Patrolman Chris Green was assisting with a May 12 arrest of a man with suspected drugs in his car. Green patted the man down, not realizing until after that fentanyl powder was on the man's shirt. Finding powder on his own shirt, Green used his hand to brush it off.
Within seconds, he was overdosing. It took four doses of Narcan to revive him completely.
In Hamilton County, Sammarco has banned field testing. Investigators will no longer test a suspected drug substance on the scene.
"We were having some EMS people affected and taken to the emergency room," she said.
Samples of opioids await testing at a lab at the Hamilton County Coroner's office in Cincinnati
In Allegheny County, Dr. Karl Williams, the chief medical examiner, and his employees have begun to take precautions.
"We never really had to worry about treating our own workers before," Williams said.
Now, the Allegheny County crime lab and medical examiner's office keeps Narcan on hand in case of exposure during autopsies or evidence analysis.
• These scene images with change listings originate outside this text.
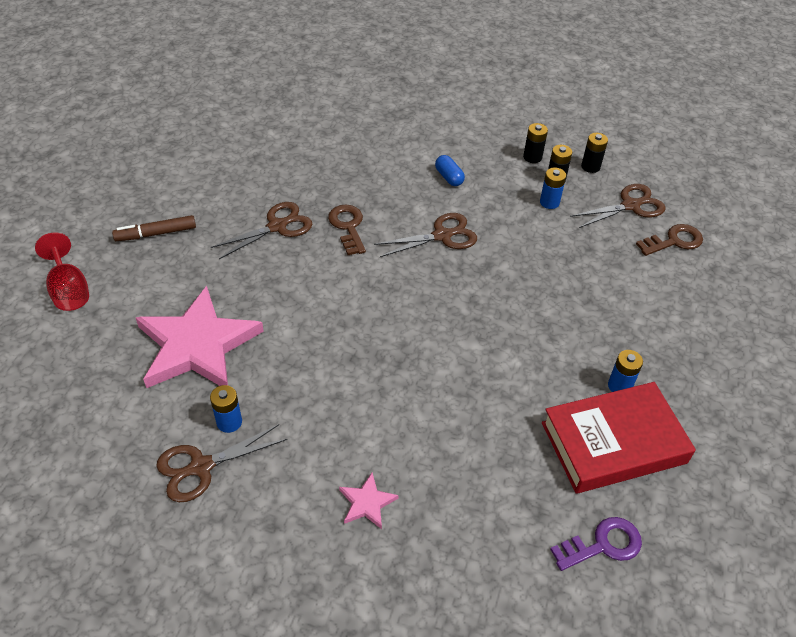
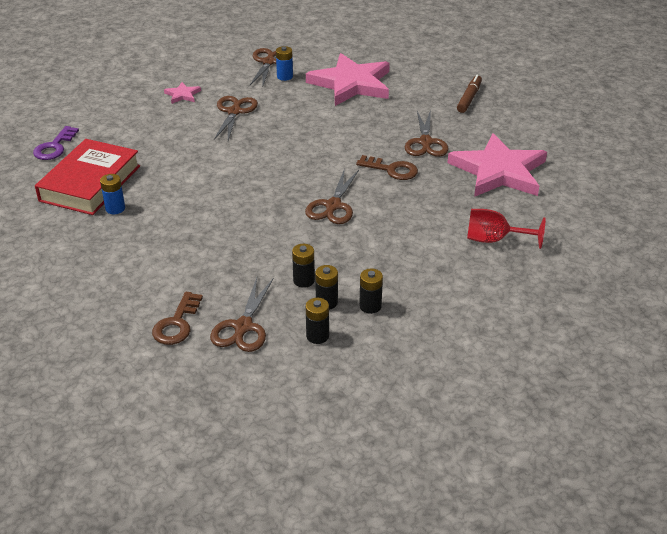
camera: 130 degrees right, 10 degrees down
red goblet [35,232,89,311] -> red goblet moved to [467,209,546,249]
blue capsule [435,155,465,186] -> none
blue battery [540,168,566,209] -> black battery [292,244,315,288]
none -> brown scissors [214,96,258,141]
none -> pink star [448,133,547,197]

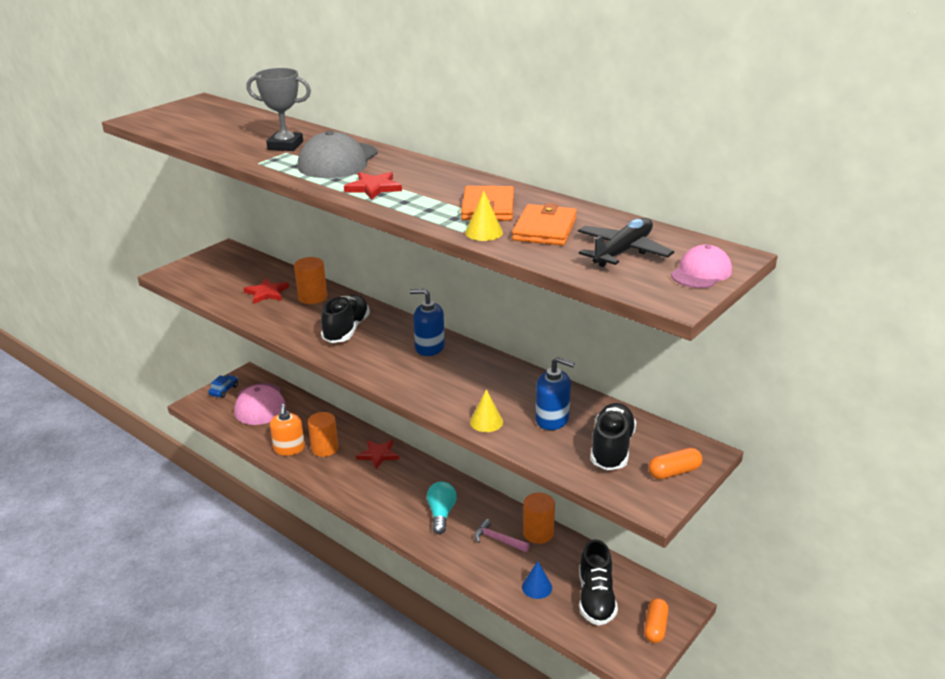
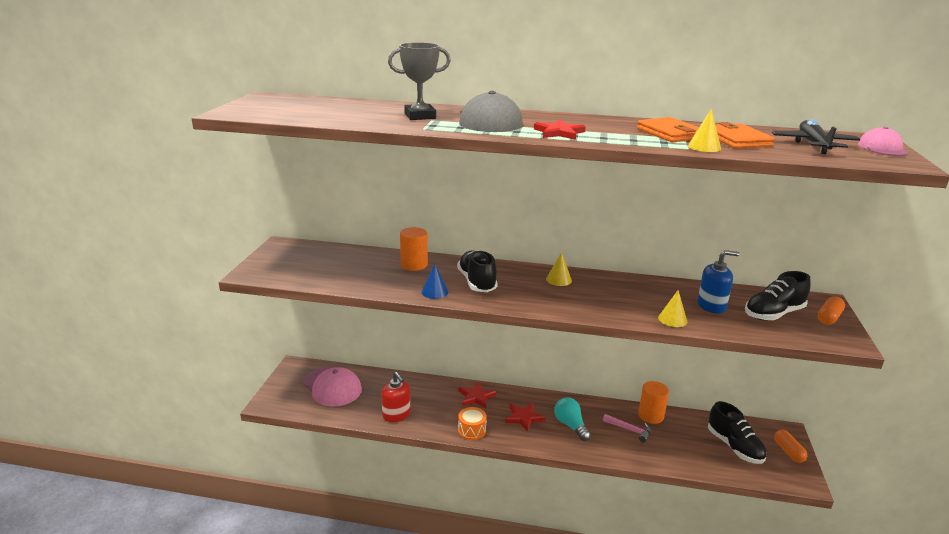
camera: 30 degrees left, 5 degrees down
blue car [208,375,238,398] -> none
red star [243,278,289,304] -> red star moved to [505,403,545,432]
orange soap dispenser [270,404,305,456] -> red soap dispenser [381,372,411,422]
orange cylinder [308,412,339,457] -> none
blue soap dispenser [410,289,445,356] -> yellow cone [546,252,572,286]
pink hammer [474,519,529,552] -> pink hammer turned 150 degrees counterclockwise [603,414,651,442]
blue cone [522,561,552,599] -> blue cone moved to [422,264,448,299]
black shoe [590,403,636,470] -> black shoe turned 105 degrees counterclockwise [745,271,810,321]
none -> orange drum [458,407,487,440]

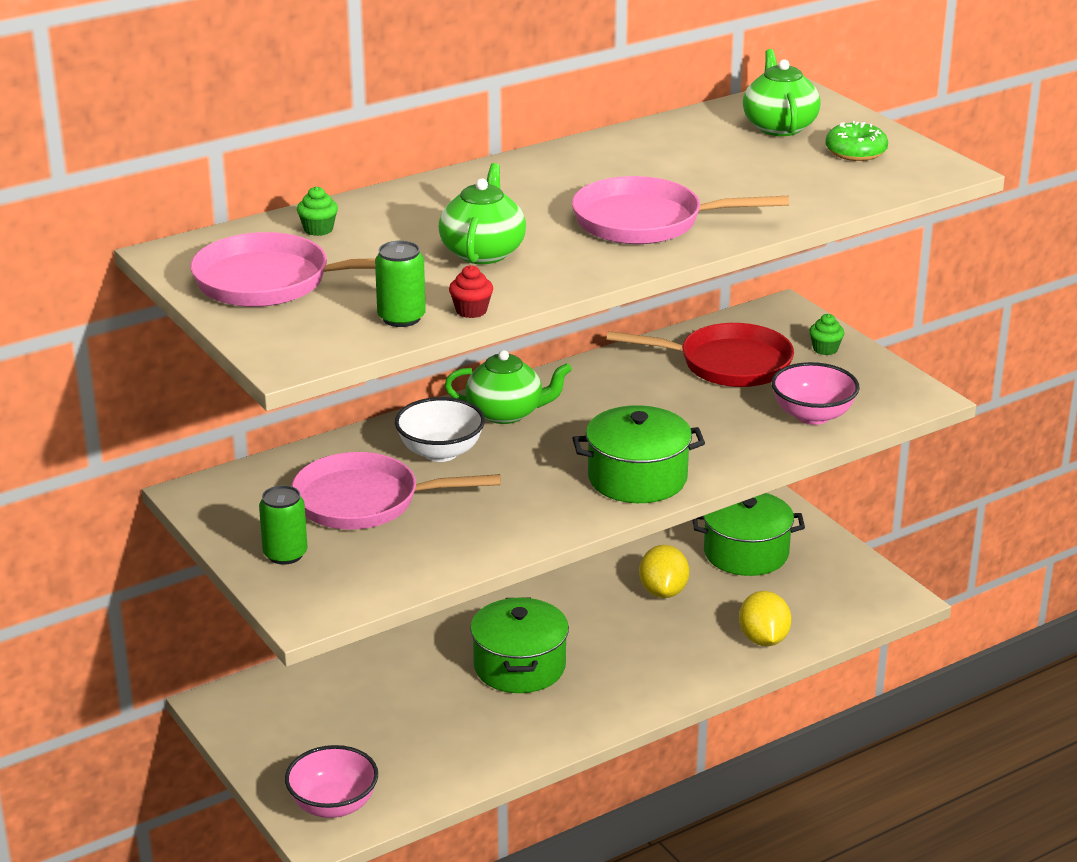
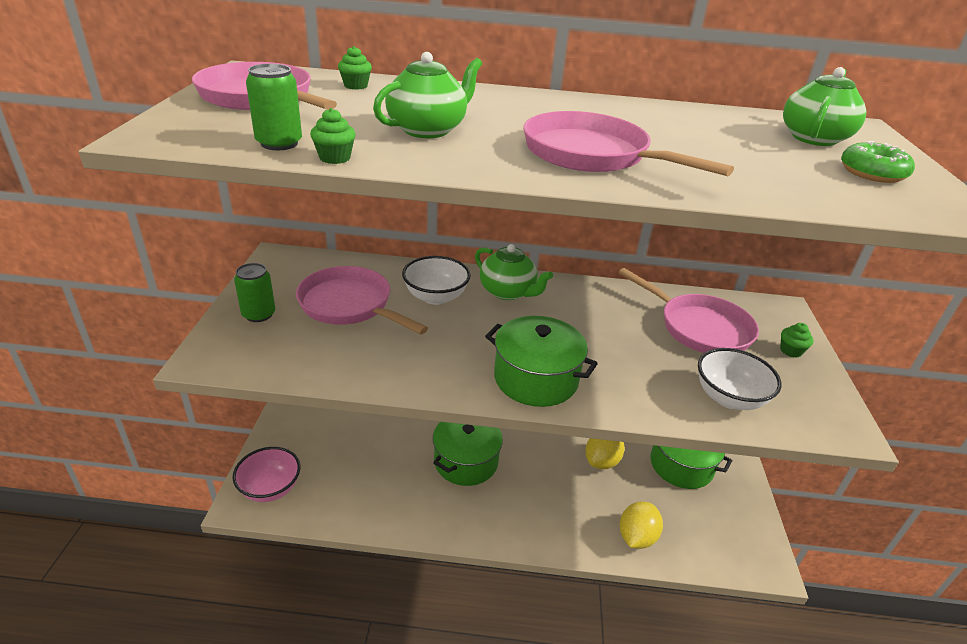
camera: 35 degrees right, 5 degrees up
red cupcake [449,265,493,318] -> green cupcake [310,108,356,164]
red pan [607,323,794,387] -> pink pan [618,268,759,353]
pink bowl [771,362,860,425] -> white bowl [698,348,782,410]

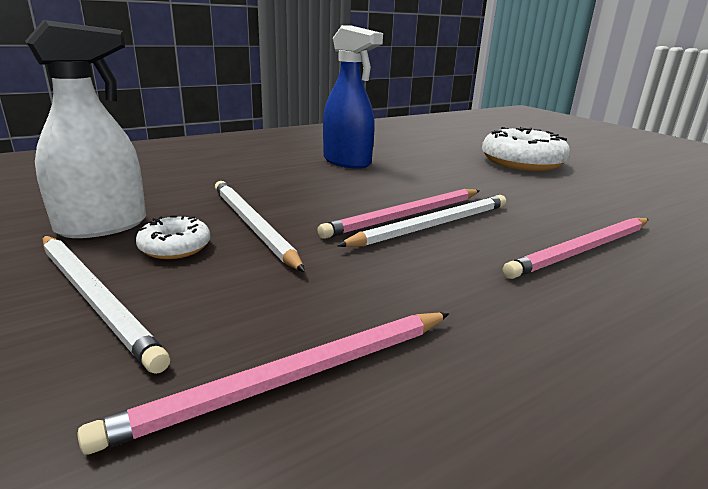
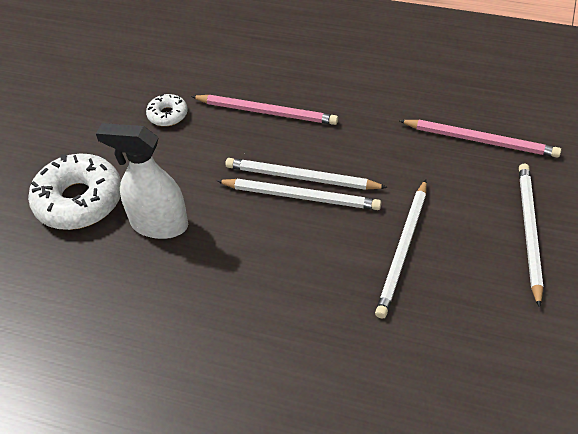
camera: 125 degrees left, 25 degrees up
white spray bottle [25,20,146,238] -> white spray bottle moved to [96,123,188,239]
white donut [136,216,211,259] -> white donut moved to [146,94,188,126]
pink pencil [317,189,480,239] -> white pencil [217,179,381,210]
blue spray bottle [323,25,383,169] -> none

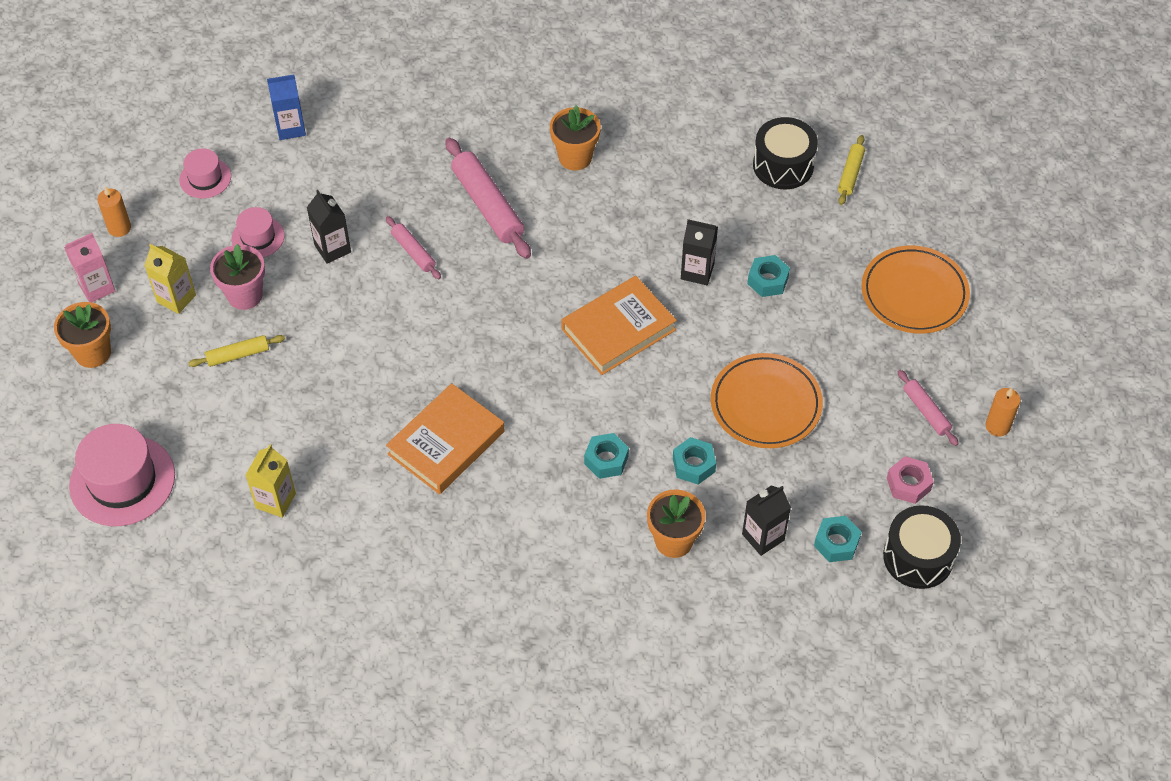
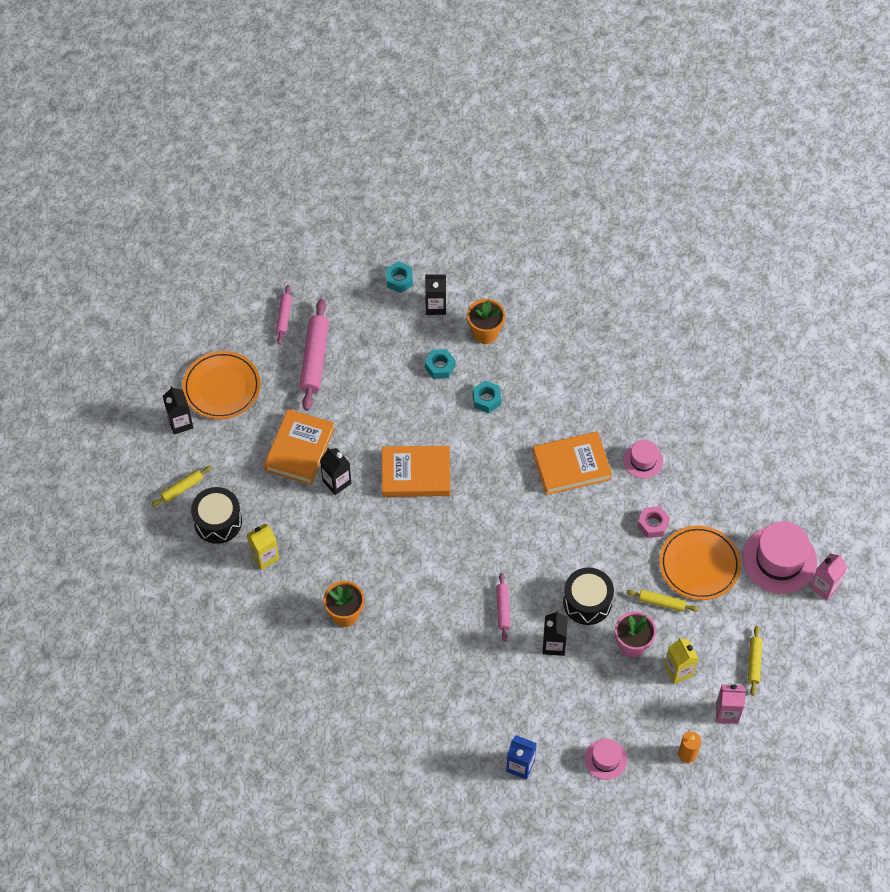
camera: 145 degrees left, 5 degrees up
orange flower pot [54,302,111,368] -> yellow rolling pin [748,626,762,696]
pink hat [232,207,284,257] -> pink hat moved to [623,440,663,478]
yellow carton [246,445,296,518] -> yellow carton moved to [246,524,279,570]
pink rolling pin [445,138,531,259] -> pink rolling pin moved to [299,299,329,411]
orange plate [711,353,823,448] -> orange plate moved to [659,525,741,600]
turquoise nut [747,255,790,297] -> orange book [264,409,335,485]
black drum [883,505,961,589] -> black drum moved to [563,567,614,625]
pink nut [887,456,934,504] -> pink nut moved to [637,506,670,538]
orange candle [986,388,1021,436] -> none
none -> black carton [163,386,193,434]
none -> pink carton [810,554,847,601]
"We have, I think 14 units of Narcan distributed around the lab," Williams said. "A year ago, there weren't any. We went through training with the health department on overdose response (and) the administration of Narcan."
Procedures like that have been in place in Montgomery County for more than a year, said Ken Betz, director of the coroner's office. Narcan is stocked throughout the lab, and investigators carry the reversal drug with them when they go to collect a body.
"Full protective clothing, gloves, face mask are used whenever working powder cases," he said. "At least two scientists must be present at all times during analysis. No one is permitted in the drug chemistry lab without proper protection. No food, no drinks, no phone calls."
The biggest change, however, according to Harshbarger, is the toll.
"There's no time to decompress anymore — it's just the same tragedy over and over again," Harshbarger said. "The staff is overwhelmed."
"Not only are you working hard, but you now have to worry about whether it's going to enter your life personally," he said.
It's not over yet.
Trainor said that when all is said and done, the death toll for Pennsylvania last year will be near 4,500, with fentanyl and, increasingly, its offshoots, driving the deaths. That total is more than the number of Americans killed during 14 years of the war in Iraq.
It will get worse.
"It may take another year or two before this levels off," he said.